How to solve for the expectation of the Ito Integral: $\int_0^4 B_t^2 dB_t$?

Question

I would like to find the expectation of the Ito Integral: $\int_0^4 B_t^2 dB_t$. My strategy is to use Ito's general formula with:

$$ f(t, B_t) = f(0,0) + \int_0^t \frac{df}{dx}(s, B_s) dB_s + \int_0^t \frac{df}{dt}(s, B_s) ds + \frac{1}{2}\int_0^t \frac{d^2f}{dx^2}(s, B_s) ds $$

Then, my candidate function is $f(t, B_t) = \frac{B_t^3}{3}$. However, the problem I am having is in the derivative $\frac{df}{dt}(s, B_s)$. Since I want to have my integration go up to $4$, then I necessarily have:

$$ \int_0^4 \frac{df}{d4}(s, B_s) ds = \int_0^4 \frac{\frac{B_t^3}{3}}{d4} ds $$

I know that there is probably a bad/stupid mistake here, and that I should just take the derivative with respect to $s$, but I cannot figure out why exactly we are having the $dt$ MATCH the upper limit of the integral, $t$. Can anyone shed some light here?
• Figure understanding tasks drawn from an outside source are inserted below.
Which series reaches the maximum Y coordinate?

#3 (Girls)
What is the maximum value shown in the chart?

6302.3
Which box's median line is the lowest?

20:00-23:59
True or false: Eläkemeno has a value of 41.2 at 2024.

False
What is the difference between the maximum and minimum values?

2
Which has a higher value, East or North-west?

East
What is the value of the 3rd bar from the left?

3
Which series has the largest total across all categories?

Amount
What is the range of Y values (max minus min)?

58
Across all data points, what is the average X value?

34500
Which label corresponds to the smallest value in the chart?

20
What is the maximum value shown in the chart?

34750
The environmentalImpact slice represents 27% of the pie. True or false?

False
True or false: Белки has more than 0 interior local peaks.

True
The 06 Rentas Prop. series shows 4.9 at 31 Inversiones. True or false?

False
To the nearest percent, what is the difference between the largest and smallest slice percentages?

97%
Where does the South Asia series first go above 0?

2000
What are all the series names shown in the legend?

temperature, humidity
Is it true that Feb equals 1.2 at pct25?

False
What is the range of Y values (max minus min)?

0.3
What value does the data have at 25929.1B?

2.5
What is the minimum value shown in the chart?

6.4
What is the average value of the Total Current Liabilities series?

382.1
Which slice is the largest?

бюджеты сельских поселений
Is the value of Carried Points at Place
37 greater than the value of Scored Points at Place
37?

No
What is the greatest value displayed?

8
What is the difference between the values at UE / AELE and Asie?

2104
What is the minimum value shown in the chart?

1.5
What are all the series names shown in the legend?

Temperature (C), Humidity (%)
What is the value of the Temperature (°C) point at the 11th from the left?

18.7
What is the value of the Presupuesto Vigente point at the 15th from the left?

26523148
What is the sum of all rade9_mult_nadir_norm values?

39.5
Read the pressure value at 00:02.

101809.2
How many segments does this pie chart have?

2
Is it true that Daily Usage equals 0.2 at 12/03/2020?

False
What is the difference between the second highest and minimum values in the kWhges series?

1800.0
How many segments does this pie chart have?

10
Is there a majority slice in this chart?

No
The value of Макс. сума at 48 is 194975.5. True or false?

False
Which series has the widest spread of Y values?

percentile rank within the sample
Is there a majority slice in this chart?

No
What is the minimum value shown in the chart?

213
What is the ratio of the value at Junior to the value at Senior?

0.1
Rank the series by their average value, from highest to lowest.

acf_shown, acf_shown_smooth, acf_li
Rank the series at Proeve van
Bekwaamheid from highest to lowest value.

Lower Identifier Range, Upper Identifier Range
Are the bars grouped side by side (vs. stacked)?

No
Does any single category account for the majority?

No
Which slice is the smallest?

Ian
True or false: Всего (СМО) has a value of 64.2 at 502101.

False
Thanks!

Answer 1

Choose $$f(t, B_t) = \frac{B_t^3}{3}$$

so that we have

$$ \frac{B_t^3}{3} = \int_0^t B_s^2 dB_s + \int_0^t 0 ds + \frac{1}{2}\int_0^t 2B_s ds $$

$$ \to E[\frac{B_t^3}{3}] = E[\int_0^t B_s^2 dB_s + \int_0^t 0 ds + \frac{1}{2}\int_0^t 2B_s ds] $$

$$ \to E[\frac{B_t^3}{3}] = E[\int_0^t B_s^2 dB_s] + \frac{1}{2}\int_0^t 2E[B_s] ds $$

$$ \to E[\frac{B_t^3}{3}] - \frac{1}{2}\int_0^t 2E[B_s] ds = E[\int_0^t B_s^2 dB_s] $$

$$ \to E[\frac{B_t^3}{3}] = E[\int_0^t B_s^2 dB_s] $$

$$ \to \frac{E[B_t^3]}{3} \stackrel{?}{=} \frac{0}{3} = E[\int_0^t B_s^2 dB_s] $$

Answer 2

Let $f(x) = \frac{x^3}{3}$ and for reference, note that $f'(x) = x^2$ and $f''(x) = 2x$. It\^o's formula gives us that \begin{eqnarray*} f(B_t) - f(0) &=& \int_0^t f'(B_s) dB_s + \frac{1}{2} \int_0^t f''(B_s) ds. \end{eqnarray*} Therefore, we see that \begin{eqnarray*} \frac{1}{3} B_t^3 &=& \int_0^t B_s^2 dB_s + \int_0^t B_s ds \\ \therefore \ \mathbb{E} \left( \frac{1}{3} B_t^3 \right) &=& \mathbb{E} \left( \int_0^t B_s^2 dB_s + \int_0^t B_s ds \right) \\ \therefore \ \frac{1}{3} \mathbb{E} (B_t^3) &=& \mathbb{E} \left( \int_0^t B_s^2 dB_s \right) + \mathbb{E} \left( \int_0^t B_s ds \right) \ \ \ \text{(linearity of expectation)}, \\ 0 &=& \mathbb{E} \left( \int_0^t B_s^2 dB_s \right) + \mathbb{E} \left( \int_0^t B_s ds \right) \\ \therefore \ \mathbb{E} \left( \int_0^t B_s^2 dB_s \right) &=& - \mathbb{E} \left( \int_0^t B_s ds \right) = - \int_0^t \mathbb{E}(B_s) ds \ \ \ \text{(Fubini)} \\ &=& 0, \end{eqnarray*} where the last line follows from the fact that the Brownian motion is normally distributed with mean zero.